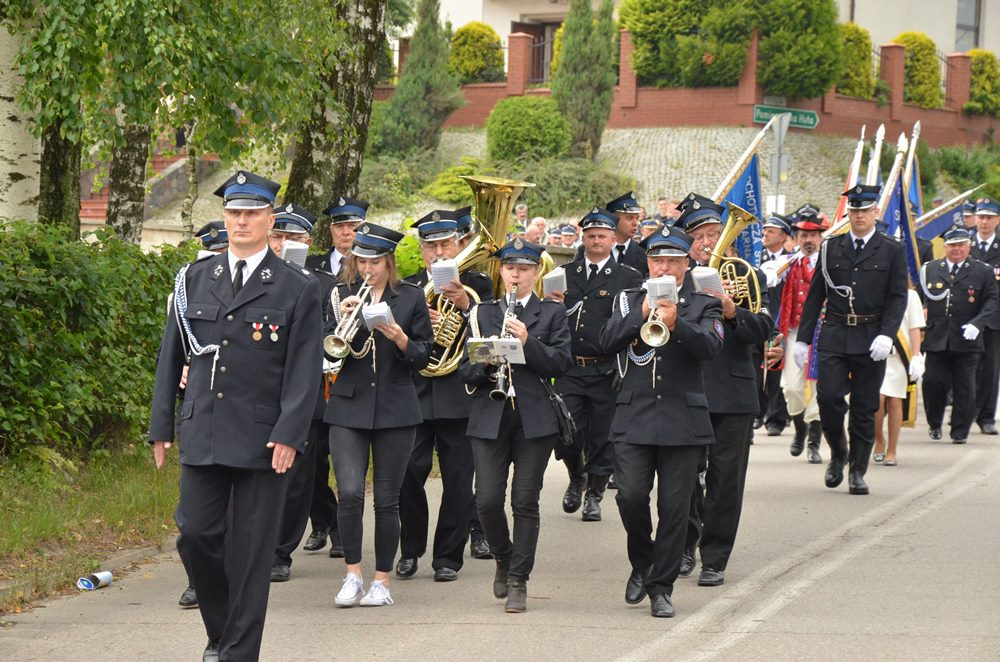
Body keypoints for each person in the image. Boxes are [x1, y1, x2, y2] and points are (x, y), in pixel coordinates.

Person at [149, 170, 322, 661]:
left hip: (264, 439)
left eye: (251, 213)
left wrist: (290, 433)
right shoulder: (194, 278)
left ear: (271, 220)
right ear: (224, 218)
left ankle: (237, 654)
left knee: (250, 557)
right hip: (203, 429)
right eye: (233, 212)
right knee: (196, 536)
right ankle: (222, 631)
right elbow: (172, 357)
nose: (241, 221)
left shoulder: (295, 287)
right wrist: (161, 425)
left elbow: (303, 370)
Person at [600, 225, 724, 618]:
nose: (665, 267)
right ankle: (643, 561)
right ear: (648, 263)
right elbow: (603, 343)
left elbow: (711, 347)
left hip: (683, 419)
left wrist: (676, 324)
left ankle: (661, 587)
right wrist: (638, 316)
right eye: (658, 260)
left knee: (674, 511)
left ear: (688, 263)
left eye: (673, 260)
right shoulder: (630, 299)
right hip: (634, 415)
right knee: (630, 496)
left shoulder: (704, 302)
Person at [459, 239, 573, 613]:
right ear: (501, 271)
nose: (516, 275)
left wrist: (527, 341)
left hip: (534, 418)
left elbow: (560, 364)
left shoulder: (553, 314)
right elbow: (467, 370)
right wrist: (490, 358)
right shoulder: (483, 313)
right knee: (487, 500)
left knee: (525, 500)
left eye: (523, 269)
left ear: (536, 273)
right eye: (510, 268)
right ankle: (503, 557)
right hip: (490, 414)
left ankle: (519, 578)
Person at [324, 222, 434, 608]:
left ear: (388, 262)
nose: (367, 268)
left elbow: (424, 357)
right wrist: (345, 320)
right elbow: (326, 354)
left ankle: (381, 580)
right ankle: (352, 574)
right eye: (361, 260)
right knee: (350, 491)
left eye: (374, 261)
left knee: (387, 499)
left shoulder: (411, 297)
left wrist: (401, 338)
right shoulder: (339, 293)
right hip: (348, 405)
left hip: (396, 407)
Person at [678, 194, 773, 588]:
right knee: (681, 476)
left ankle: (714, 557)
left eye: (716, 234)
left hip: (732, 393)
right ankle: (684, 543)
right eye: (700, 236)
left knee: (726, 479)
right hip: (686, 389)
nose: (709, 243)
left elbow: (764, 330)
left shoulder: (750, 276)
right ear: (688, 243)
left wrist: (734, 312)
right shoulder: (675, 280)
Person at [395, 210, 494, 583]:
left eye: (445, 244)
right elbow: (398, 341)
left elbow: (490, 342)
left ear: (458, 244)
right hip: (415, 395)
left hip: (461, 394)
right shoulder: (407, 289)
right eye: (431, 246)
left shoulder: (479, 287)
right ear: (421, 251)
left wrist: (467, 311)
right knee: (408, 475)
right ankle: (410, 550)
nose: (438, 252)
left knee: (457, 481)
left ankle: (448, 557)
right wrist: (422, 323)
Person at [795, 184, 908, 496]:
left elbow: (898, 298)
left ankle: (858, 470)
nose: (859, 215)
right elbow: (816, 295)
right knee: (828, 399)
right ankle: (839, 453)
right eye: (854, 210)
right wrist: (803, 340)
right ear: (849, 213)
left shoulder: (892, 250)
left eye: (865, 210)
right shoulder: (831, 248)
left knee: (865, 407)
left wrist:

## What needs to be done
Restate the data above word for word. Do not include the images.

## Task response
Body keypoints for each person in the image. Boxes are [x1, y1, x2, y2] and points are (x, y), in pixel coordinates.

Person at [149, 170, 322, 661]:
left hip: (264, 439)
left eye: (251, 213)
left wrist: (290, 433)
right shoulder: (194, 278)
left ear: (271, 220)
right ear: (224, 218)
left ankle: (237, 654)
left knee: (250, 557)
right hip: (203, 429)
right eye: (233, 212)
right knee: (196, 536)
right ankle: (222, 631)
right elbow: (172, 357)
nose: (241, 221)
left shoulder: (295, 287)
right wrist: (161, 425)
left elbow: (303, 370)
Person at [600, 225, 724, 618]:
nose: (665, 267)
right ankle: (643, 561)
right ear: (648, 263)
right elbow: (603, 343)
left elbow: (711, 347)
left hip: (683, 419)
left wrist: (676, 324)
left ankle: (661, 587)
right wrist: (638, 316)
right eye: (658, 260)
left knee: (674, 511)
left ear: (688, 263)
left eye: (673, 260)
right shoulder: (630, 299)
right hip: (634, 415)
right knee: (630, 496)
left shoulder: (704, 302)
Person at [459, 239, 573, 613]:
right ear: (501, 271)
nose: (516, 275)
left wrist: (527, 341)
left hip: (534, 418)
left elbow: (560, 364)
left shoulder: (553, 314)
right elbow: (467, 370)
right wrist: (490, 358)
right shoulder: (483, 313)
right knee: (487, 500)
left knee: (525, 500)
left eye: (523, 269)
left ear: (536, 273)
right eye: (510, 268)
right ankle: (503, 557)
right hip: (490, 414)
left ankle: (519, 578)
Person at [324, 222, 434, 608]:
left ear: (388, 262)
nose: (367, 268)
left elbow: (424, 357)
right wrist: (345, 320)
right elbow: (326, 354)
left ankle: (381, 580)
right ankle: (352, 574)
right eye: (361, 260)
right knee: (350, 491)
left eye: (374, 261)
left knee: (387, 499)
left shoulder: (411, 297)
left wrist: (401, 338)
right shoulder: (339, 293)
right hip: (348, 405)
left hip: (396, 407)
Person at [678, 194, 773, 588]:
right knee: (681, 476)
left ankle: (714, 557)
left eye: (716, 234)
left hip: (732, 393)
right ankle: (684, 543)
right eye: (700, 236)
left knee: (726, 479)
right hip: (686, 389)
nose: (709, 243)
left elbow: (764, 330)
left shoulder: (750, 276)
right ear: (688, 243)
left wrist: (734, 312)
right shoulder: (675, 280)
Person at [395, 210, 494, 583]:
left eye: (445, 244)
right elbow: (398, 341)
left elbow: (490, 342)
left ear: (458, 244)
right hip: (415, 395)
left hip: (461, 394)
right shoulder: (407, 289)
right eye: (431, 246)
left shoulder: (479, 287)
right ear: (421, 251)
left wrist: (467, 311)
right knee: (408, 475)
right ankle: (410, 550)
nose: (438, 252)
left knee: (457, 481)
left ankle: (448, 557)
right wrist: (422, 323)
Person at [795, 184, 908, 496]:
left elbow: (898, 298)
left ankle: (858, 470)
nose: (859, 215)
right elbow: (816, 295)
right knee: (828, 399)
right ankle: (839, 453)
right eye: (854, 210)
right wrist: (803, 340)
right ear: (849, 213)
left shoulder: (892, 250)
left eye: (865, 210)
right shoulder: (831, 248)
left knee: (865, 407)
left wrist:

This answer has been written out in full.